The party has been active in campaigning for an extension of women's right to abortion in WA, for the decriminalisation of sex work and against the woodchipping of the state's old-growth jarrah and karri forests, organising public meetings and pickets and publicising the issues.

On the city's university campuses, its members have thrown themselves into student occupations at Murdoch university against course closures and campaigns at Curtin university to democratise the student union, amongst other things.

This strong record of activism continued last year — party activists were among the key organisers of a 1000-strong solidarity rally in Perth with the S11 protests against the World Economic Forum in Melbourne.

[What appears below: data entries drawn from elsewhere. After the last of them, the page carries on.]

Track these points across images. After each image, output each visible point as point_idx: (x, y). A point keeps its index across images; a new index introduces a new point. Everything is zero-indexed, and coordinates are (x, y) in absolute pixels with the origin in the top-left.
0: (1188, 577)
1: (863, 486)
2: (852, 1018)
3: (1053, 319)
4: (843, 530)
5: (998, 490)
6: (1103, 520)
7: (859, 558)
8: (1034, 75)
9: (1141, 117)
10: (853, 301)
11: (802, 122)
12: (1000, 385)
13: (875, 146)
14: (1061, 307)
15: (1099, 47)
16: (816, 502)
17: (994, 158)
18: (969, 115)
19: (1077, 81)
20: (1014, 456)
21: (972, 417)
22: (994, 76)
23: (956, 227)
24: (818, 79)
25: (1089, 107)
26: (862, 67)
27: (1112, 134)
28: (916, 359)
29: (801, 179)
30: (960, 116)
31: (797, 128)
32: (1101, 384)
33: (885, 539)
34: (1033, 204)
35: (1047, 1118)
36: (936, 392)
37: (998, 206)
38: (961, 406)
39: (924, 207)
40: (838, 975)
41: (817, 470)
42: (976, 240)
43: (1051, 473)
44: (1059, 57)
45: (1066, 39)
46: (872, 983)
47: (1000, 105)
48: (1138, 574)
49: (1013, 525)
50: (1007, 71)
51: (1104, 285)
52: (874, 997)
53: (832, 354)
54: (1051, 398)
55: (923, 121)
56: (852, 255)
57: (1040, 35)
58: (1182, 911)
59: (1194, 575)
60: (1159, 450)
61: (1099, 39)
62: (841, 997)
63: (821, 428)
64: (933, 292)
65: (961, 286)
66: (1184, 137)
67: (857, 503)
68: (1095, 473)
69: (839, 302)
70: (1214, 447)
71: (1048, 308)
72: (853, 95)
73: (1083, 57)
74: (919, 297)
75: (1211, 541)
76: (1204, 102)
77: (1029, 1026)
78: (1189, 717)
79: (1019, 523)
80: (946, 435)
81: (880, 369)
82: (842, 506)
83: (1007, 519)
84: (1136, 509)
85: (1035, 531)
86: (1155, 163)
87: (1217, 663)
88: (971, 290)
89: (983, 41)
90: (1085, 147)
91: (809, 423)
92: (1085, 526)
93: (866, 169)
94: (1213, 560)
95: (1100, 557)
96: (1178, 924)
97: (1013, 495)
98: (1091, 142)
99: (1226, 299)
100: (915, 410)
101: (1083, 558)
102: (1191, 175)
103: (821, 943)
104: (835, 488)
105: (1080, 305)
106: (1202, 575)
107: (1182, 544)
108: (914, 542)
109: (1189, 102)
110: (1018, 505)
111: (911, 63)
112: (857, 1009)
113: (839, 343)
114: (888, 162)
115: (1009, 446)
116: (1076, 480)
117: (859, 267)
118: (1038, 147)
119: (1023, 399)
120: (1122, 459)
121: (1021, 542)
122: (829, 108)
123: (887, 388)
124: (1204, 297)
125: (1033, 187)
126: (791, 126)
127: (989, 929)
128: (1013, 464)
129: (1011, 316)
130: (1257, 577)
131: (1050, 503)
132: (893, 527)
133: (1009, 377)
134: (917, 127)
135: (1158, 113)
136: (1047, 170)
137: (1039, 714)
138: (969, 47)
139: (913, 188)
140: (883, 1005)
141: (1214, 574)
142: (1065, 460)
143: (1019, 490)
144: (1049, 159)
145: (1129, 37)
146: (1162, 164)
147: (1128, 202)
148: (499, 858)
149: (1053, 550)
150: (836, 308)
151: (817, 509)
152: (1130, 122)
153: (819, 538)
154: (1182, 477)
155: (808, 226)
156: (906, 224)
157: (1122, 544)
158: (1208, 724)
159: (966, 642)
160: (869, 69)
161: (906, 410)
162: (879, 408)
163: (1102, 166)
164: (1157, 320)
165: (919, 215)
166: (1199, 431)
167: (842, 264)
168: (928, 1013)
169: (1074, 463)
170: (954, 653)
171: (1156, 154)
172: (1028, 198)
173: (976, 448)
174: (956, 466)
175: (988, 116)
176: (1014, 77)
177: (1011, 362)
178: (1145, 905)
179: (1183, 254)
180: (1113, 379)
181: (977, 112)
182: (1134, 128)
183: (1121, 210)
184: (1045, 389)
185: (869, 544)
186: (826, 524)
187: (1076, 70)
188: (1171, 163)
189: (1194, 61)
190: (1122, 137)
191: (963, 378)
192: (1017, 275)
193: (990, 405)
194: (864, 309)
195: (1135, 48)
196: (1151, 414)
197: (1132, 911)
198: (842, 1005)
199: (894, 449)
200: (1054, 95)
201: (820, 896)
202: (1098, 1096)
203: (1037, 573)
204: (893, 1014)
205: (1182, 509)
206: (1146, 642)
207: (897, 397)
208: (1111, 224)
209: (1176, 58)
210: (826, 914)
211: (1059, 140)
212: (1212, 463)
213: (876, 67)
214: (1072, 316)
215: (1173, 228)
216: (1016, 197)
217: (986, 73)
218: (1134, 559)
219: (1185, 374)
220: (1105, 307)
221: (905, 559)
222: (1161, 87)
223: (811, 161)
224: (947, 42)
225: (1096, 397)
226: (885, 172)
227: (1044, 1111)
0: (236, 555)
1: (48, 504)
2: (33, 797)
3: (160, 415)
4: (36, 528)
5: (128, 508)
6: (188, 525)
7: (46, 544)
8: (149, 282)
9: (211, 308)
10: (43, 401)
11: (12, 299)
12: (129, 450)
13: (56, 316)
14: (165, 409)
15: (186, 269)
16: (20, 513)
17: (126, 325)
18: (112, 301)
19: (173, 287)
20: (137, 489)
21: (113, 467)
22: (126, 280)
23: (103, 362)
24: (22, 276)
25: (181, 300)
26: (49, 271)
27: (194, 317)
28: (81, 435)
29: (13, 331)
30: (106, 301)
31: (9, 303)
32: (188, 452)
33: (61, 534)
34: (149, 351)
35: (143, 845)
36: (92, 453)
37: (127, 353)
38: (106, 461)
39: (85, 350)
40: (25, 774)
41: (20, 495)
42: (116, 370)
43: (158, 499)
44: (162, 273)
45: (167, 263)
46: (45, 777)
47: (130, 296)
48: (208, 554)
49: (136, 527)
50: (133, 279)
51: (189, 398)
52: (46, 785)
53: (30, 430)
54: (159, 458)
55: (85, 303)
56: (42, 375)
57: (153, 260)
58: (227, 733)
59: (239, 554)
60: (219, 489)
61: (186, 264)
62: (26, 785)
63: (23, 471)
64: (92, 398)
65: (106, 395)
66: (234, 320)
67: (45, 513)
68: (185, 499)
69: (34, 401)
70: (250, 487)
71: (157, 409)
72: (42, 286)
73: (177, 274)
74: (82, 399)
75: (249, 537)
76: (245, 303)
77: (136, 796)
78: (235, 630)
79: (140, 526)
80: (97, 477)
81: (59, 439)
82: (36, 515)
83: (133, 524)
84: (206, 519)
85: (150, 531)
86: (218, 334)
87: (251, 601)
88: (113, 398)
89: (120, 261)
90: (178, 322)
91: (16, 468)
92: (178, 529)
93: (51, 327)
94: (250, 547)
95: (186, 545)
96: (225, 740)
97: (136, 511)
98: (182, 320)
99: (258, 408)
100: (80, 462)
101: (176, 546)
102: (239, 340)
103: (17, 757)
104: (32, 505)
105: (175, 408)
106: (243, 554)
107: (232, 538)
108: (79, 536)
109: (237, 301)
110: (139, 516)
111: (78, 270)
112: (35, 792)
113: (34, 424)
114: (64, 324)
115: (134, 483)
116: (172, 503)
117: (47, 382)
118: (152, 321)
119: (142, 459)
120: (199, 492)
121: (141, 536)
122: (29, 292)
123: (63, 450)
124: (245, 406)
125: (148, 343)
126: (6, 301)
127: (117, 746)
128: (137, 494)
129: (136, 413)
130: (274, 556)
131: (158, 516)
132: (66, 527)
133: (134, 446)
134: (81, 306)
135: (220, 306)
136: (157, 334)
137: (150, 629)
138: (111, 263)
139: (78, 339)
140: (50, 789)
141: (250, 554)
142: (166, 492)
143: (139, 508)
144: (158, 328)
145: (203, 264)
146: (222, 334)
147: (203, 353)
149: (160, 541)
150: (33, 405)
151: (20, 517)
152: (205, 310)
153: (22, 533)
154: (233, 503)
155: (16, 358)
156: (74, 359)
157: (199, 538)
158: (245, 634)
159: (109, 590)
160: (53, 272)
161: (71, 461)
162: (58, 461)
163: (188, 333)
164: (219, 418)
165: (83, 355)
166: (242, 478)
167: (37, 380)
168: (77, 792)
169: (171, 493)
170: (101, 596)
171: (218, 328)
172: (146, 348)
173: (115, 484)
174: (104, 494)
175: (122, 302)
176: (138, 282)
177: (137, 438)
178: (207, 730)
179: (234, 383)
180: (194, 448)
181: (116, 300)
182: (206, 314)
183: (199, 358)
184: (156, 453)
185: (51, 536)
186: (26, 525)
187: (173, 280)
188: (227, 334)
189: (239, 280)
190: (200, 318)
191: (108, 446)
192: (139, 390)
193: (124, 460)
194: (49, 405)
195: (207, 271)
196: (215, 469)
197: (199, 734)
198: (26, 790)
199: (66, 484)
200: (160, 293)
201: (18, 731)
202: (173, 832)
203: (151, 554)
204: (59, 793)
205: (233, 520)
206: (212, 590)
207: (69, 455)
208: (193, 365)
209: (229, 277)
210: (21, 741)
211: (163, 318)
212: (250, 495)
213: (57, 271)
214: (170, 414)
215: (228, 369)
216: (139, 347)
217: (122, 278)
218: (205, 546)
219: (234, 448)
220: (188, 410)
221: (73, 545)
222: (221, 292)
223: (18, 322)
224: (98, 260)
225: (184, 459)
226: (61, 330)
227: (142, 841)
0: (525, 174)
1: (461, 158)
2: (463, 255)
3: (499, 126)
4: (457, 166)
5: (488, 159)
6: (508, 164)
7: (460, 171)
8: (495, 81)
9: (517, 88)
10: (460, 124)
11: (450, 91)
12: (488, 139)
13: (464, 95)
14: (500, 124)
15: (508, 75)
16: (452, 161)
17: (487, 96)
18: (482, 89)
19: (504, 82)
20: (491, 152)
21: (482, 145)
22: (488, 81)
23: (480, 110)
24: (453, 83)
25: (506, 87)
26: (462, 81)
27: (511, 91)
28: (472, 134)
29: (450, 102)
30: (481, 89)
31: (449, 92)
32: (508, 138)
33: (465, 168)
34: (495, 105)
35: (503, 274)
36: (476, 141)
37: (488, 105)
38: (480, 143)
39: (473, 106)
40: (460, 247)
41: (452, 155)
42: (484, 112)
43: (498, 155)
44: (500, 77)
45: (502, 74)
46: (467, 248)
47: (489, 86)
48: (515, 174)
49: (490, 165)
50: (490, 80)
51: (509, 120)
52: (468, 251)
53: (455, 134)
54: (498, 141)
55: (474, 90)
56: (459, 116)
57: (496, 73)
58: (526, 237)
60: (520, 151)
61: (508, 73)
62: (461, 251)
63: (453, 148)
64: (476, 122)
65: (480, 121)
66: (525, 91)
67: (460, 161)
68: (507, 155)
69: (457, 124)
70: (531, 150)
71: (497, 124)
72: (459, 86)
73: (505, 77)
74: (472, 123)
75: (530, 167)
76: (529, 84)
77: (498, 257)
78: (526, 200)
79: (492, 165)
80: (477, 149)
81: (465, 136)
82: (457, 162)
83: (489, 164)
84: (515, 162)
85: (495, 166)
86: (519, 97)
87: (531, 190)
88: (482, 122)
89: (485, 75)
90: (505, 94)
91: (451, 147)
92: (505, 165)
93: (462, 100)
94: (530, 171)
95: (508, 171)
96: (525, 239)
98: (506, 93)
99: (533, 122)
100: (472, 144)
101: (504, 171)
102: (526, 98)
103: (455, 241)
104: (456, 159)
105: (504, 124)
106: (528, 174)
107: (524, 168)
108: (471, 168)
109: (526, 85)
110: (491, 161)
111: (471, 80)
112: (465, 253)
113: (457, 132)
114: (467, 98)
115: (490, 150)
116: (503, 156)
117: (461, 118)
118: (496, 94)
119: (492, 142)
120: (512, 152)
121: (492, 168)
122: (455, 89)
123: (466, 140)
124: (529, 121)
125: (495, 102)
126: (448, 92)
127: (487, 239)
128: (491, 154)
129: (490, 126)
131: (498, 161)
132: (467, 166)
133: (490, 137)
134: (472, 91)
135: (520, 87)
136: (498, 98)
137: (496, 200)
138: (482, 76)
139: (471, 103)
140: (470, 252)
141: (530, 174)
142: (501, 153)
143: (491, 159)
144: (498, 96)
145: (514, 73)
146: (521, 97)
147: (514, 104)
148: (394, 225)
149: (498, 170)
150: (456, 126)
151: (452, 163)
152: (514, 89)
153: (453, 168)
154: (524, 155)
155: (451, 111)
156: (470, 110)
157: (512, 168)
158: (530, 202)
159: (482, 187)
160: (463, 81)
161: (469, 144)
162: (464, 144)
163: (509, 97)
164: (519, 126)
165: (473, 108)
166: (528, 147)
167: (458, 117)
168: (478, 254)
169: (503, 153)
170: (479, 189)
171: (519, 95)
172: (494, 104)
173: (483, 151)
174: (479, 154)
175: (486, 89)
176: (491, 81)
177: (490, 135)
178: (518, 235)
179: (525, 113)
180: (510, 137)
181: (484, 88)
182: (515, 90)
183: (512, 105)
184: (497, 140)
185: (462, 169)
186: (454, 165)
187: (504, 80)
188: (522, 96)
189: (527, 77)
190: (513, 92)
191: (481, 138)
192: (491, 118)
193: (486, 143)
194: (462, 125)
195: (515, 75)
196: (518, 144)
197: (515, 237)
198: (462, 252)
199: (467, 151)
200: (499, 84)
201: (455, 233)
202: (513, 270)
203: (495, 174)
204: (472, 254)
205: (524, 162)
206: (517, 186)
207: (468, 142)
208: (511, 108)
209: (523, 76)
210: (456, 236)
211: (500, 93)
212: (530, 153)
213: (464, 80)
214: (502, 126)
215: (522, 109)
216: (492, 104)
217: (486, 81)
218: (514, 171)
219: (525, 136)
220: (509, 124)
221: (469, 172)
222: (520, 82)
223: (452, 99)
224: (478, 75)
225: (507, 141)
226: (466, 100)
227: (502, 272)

This year, Benbow and Jorquera explained, a key party project is its involvement in the M1 Alliance which is planning a blockade of the Perth stock exchange on May 1 to coincide with blockades of stock exchanges in other cities.

On January 16, party activists helped found the Refugee Rights Action Network and members have organised protests against immigration minister Philip Ruddock and against deportations of asylum seekers.

When asked why the DSP was standing candidates in the election, when its main focus of activity is building extra-parliamentary campaign, Benbow explained: "The DSP would like to get one or more of its members elected to parliament but if we get a member elected, we would be very different to the existing parliamentarians.

"If we won a parliamentary seat, we wouldn't restrict ourselves to speaking in parliamentary debates. The most important thing that a socialist MP could do is to use the platform of parliament to give voice to the extra-parliamentary struggles and help to organise and support those struggles.

"Another important role that an MP of ours could play is to expose the fundamentally undemocratic nature of parliament. That's why we need to rely on campaigns outside of parliament to change things.

"The difference between us and the other parliamentarians is that the others are career politicians whereas we will still be activists in the parliament of the streets."